> _Exercise goal_: Note how many lines of the material that follows include the string "hernieuwbare", and state only that number.

> _Provided material_:
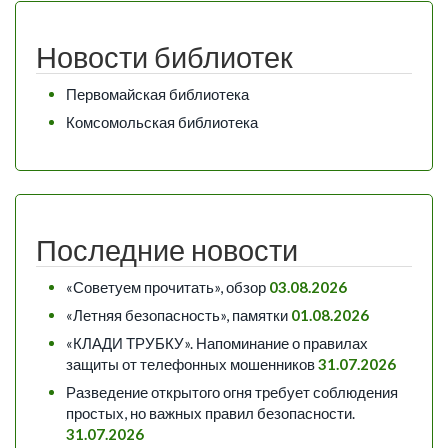
Новости библиотек
Первомайская библиотека
Комсомольская библиотека
Последние новости
«Советуем прочитать», обзор
03.08.2026
«Летняя безопасность», памятки
01.08.2026
«КЛАДИ ТРУБКУ». Напоминание о правилах
защиты от телефонных мошенников
31.07.2026
Разведение открытого огня требует соблюдения
простых, но важных правил безопасности.
31.07.2026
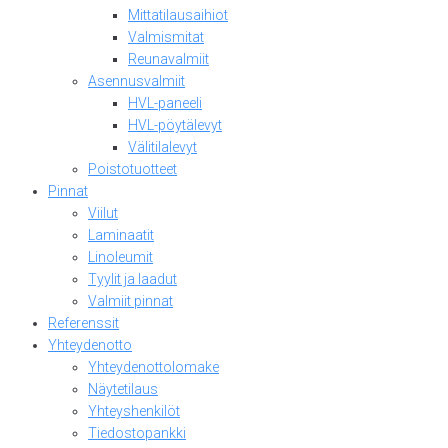
Mittatilausaihiot
Valmismitat
Reunavalmiit
Asennusvalmiit
HVL-paneeli
HVL-pöytälevyt
Välitilalevyt
Poistotuotteet
Pinnat
Viilut
Laminaatit
Linoleumit
Tyylit ja laadut
Valmiit pinnat
Referenssit
Yhteydenotto
Yhteydenottolomake
Näytetilaus
Yhteyshenkilöt
Tiedostopankki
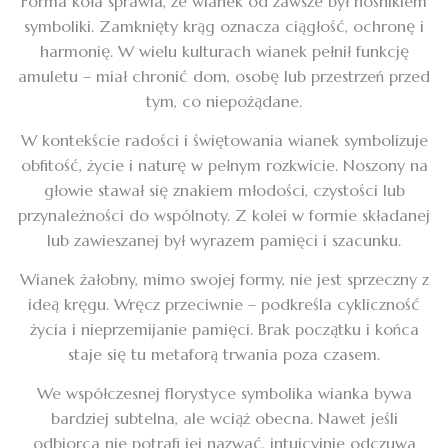
Forma koła sprawia, że wianek od zawsze był nośnikiem
symboliki. Zamknięty krąg oznacza ciągłość, ochronę i
harmonię. W wielu kulturach wianek pełnił funkcję
amuletu – miał chronić dom, osobę lub przestrzeń przed
tym, co niepożądane.
W kontekście radości i świętowania wianek symbolizuje
obfitość, życie i naturę w pełnym rozkwicie. Noszony na
głowie stawał się znakiem młodości, czystości lub
przynależności do wspólnoty. Z kolei w formie składanej
lub zawieszanej był wyrazem pamięci i szacunku.
Wianek żałobny, mimo swojej formy, nie jest sprzeczny z
ideą kręgu. Wręcz przeciwnie – podkreśla cykliczność
życia i nieprzemijanie pamięci. Brak początku i końca
staje się tu metaforą trwania poza czasem.
We współczesnej florystyce symbolika wianka bywa
bardziej subtelna, ale wciąż obecna. Nawet jeśli
odbiorca nie potrafi jej nazwać, intuicyjnie odczuwa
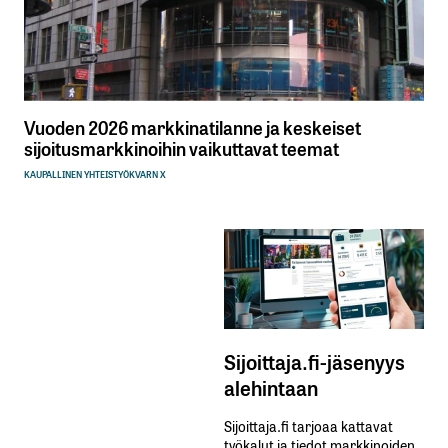
Vuoden 2026 markkinatilanne ja keskeiset
sijoitusmarkkinoihin vaikuttavat teemat
KAUPALLINEN YHTEISTYÖ
KVARN X
Sijoittaja.fi-jäsenyys
alehintaan
Sijoittaja.fi tarjoaa kattavat
työkalut ja tiedot markkinoiden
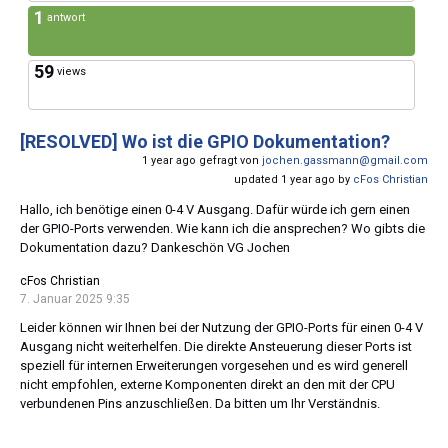
1
antwort
59
views
[RESOLVED]
Wo ist die GPIO Dokumentation?
1 year ago gefragt von
jochen.gassmann@gmail.com
updated 1 year ago by
cFos Christian
Hallo, ich benötige einen 0-4 V Ausgang. Dafür würde ich gern einen
der GPIO-Ports verwenden. Wie kann ich die ansprechen? Wo gibts die
Dokumentation dazu? Dankeschön VG Jochen
cFos Christian
7. Januar 2025 9:35
Leider können wir Ihnen bei der Nutzung der GPIO-Ports für einen 0-4 V
Ausgang nicht weiterhelfen. Die direkte Ansteuerung dieser Ports ist
speziell für internen Erweiterungen vorgesehen und es wird generell
nicht empfohlen, externe Komponenten direkt an den mit der CPU
verbundenen Pins anzuschließen. Da bitten um Ihr Verständnis.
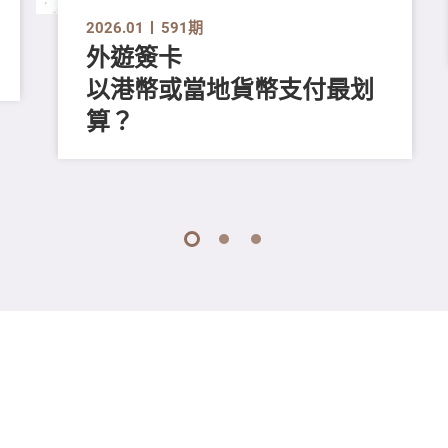
2026.01
591期
外遊簽卡
以港幣或當地貨幣支付最划
算？
1
2
3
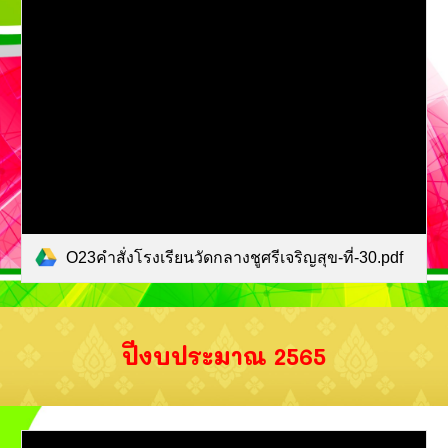
O23คำสั่งโรงเรียนวัดกลางชูศรีเจริญสุข-ที่-30.pdf
ปีงบประมาณ 256
5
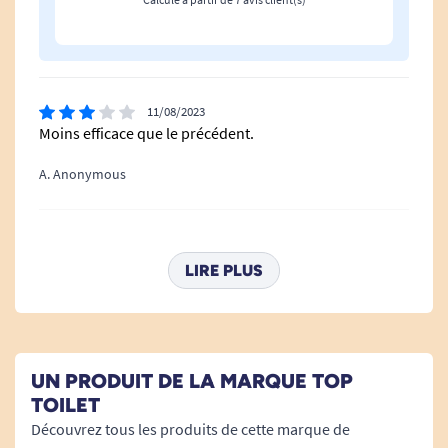
POIDS :
Poids de l'abattant : 2 kg
11/08/2023
Moins efficace que le précédent.
Poids max supporté : 150 kg
A. Anonymous
MATIERE :
07/10/2022
Efficace, bon rapport qualité prix
Polypropylène
LIRE PLUS
A. Anonymous
GARANTIE :
11/03/2022
UN PRODUIT DE LA MARQUE TOP
Super efficace.
2 ans
TOILET
Découvrez tous les produits de cette marque de
A. Anonymous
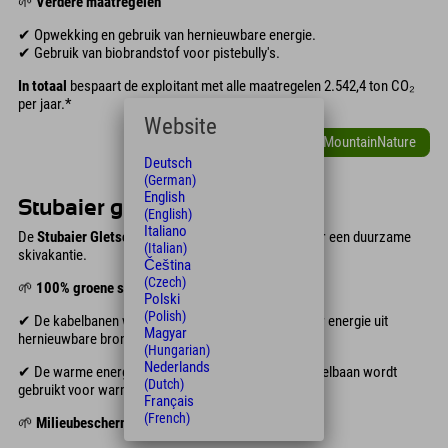
🌱
Verdere maatregelen
✔ Opwekking en gebruik van hernieuwbare energie.
✔ Gebruik van biobrandstof voor pistebully's.
In totaal
bespaart de exploitant met alle maatregelen 2.542,4 ton CO₂
per jaar.*
Website
Meer over MyMountainNature
Deutsch
(German)
English
Stubaier gletsjer
(English)
Italiano
De
Stubaier Gletscherbahnexploitant
zorgt ook voor een duurzame
(Italian)
skivakantie.
Čeština
(Czech)
🌱
100% groene stroom
Polski
(Polish)
✔ De kabelbanen worden allemaal aangedreven door energie uit
Magyar
hernieuwbare bronnen.
(Hungarian)
Nederlands
✔ De warme energie uit de uitlaatlucht van de 3S-kabelbaan wordt
(Dutch)
gebruikt voor warmteterugwinning in de restaurants.
Français
(French)
🌱
Milieubescherming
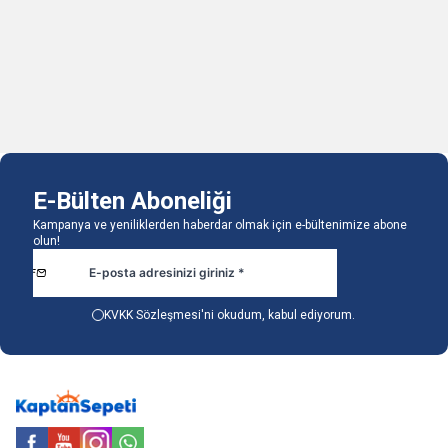
1.491,18
TL
1.329,87
TL
1.620,50
TL
1.445,19
TL
1 Adet
1 Adet
Sepete Ekle
Sepete Ekle
E-Bülten Aboneliği
Kampanya ve yeniliklerden haberdar olmak için e-bültenimize abone
olun!
KVKK Sözleşmesi'ni
okudum, kabul ediyorum.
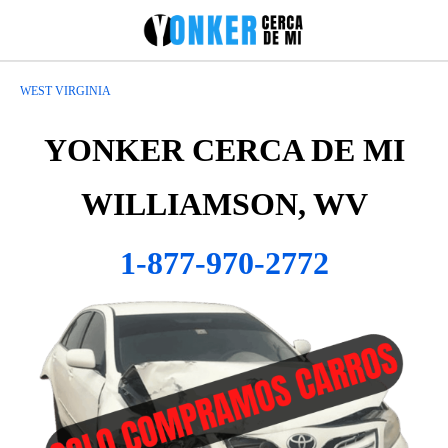
WEST VIRGINIA
YONKER CERCA DE MI
WILLIAMSON, WV
1-877-970-2772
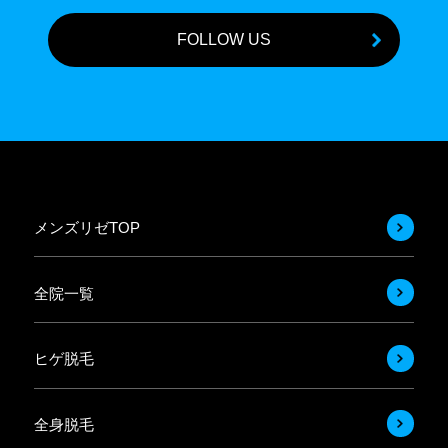
FOLLOW US
メンズリゼTOP
全院一覧
ヒゲ脱毛
全身脱毛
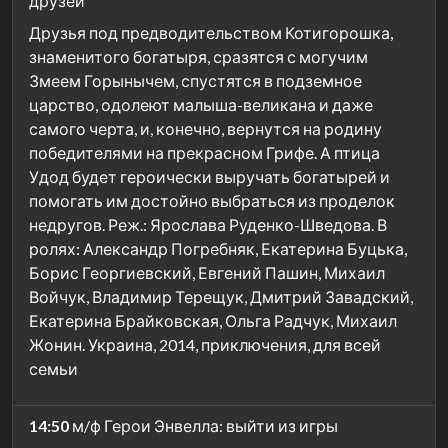
друзей
Друзья под предводительством Котигорошка,
знаменитого богатыря, сразятся с могучим
Змеем Горынычем, спустятся в подземное
царство, одолеют малыша-великана и даже
самого черта, и, конечно, вернутся на родину
победителями на прекрасном Грифе. А птица
Удод будет героически выручать богатырей и
помогать им достойно выбраться из проделок
недругов. Реж.: Ярослава Руденко-Шведова. В
ролях: Александр Погребняк, Екатерина Буцька,
Борис Георгиевский, Евгений Пашин, Михаил
Войчук, Владимир Терещук, Дмитрий Завадский,
Екатерина Брайковская, Ольга Радчук, Михаил
Жонин. Украина, 2014, приключения, для всей
семьи
14:50
м/ф Герои Энвелла: выйти из игры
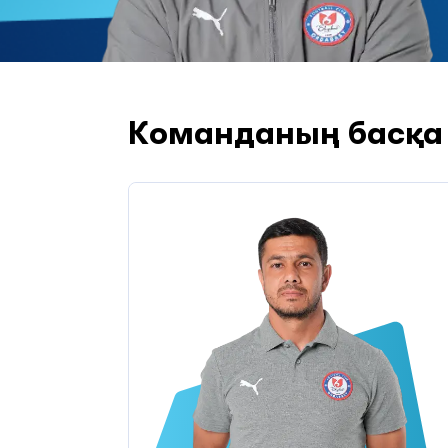
Команданың басқа 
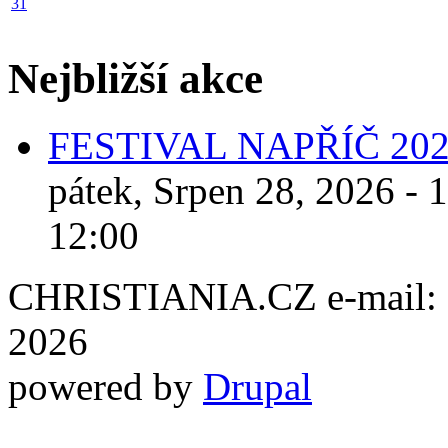
31
Nejbližší akce
FESTIVAL NAPŘÍČ 20
pátek, Srpen 28, 2026 - 
12:00
CHRISTIANIA.CZ e-mail: ch
2026
powered by
Drupal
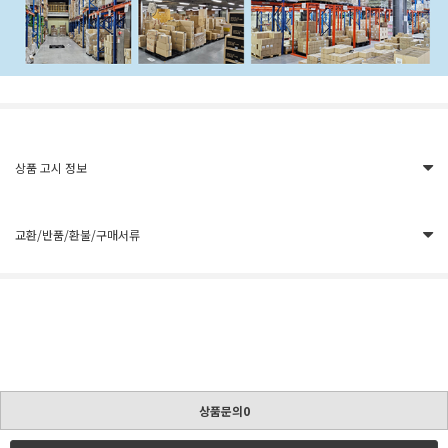
상품 고시 정보
교환/반품/환불/구매서류
상품문의0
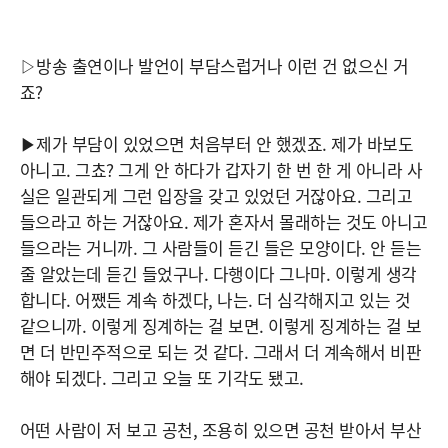
▷방송 출연이나 발언이 부담스럽거나 이런 건 없으신 거
죠?
▶제가 부담이 있었으면 처음부터 안 했겠죠. 제가 바보도
아니고. 그쵸? 그게 안 하다가 갑자기 한 번 한 게 아니라 사
실은 일관되게 그런 입장을 갖고 있었던 거잖아요. 그리고
들으라고 하는 거잖아요. 제가 혼자서 몰래하는 것도 아니고
들으라는 거니까. 그 사람들이 듣긴 들은 모양이다. 안 듣는
줄 알았는데 듣긴 들었구나. 다행이다 그나마. 이렇게 생각
합니다. 어쨌든 계속 하겠다, 나는. 더 심각해지고 있는 것
같으니까. 이렇게 징계하는 걸 보면. 이렇게 징계하는 걸 보
면 더 반민주적으로 되는 것 같다. 그래서 더 계속해서 비판
해야 되겠다. 그리고 오늘 또 기각도 됐고.
어떤 사람이 저 보고 공천, 조용히 있으면 공천 받아서 부산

> _Answer to this problem_: 2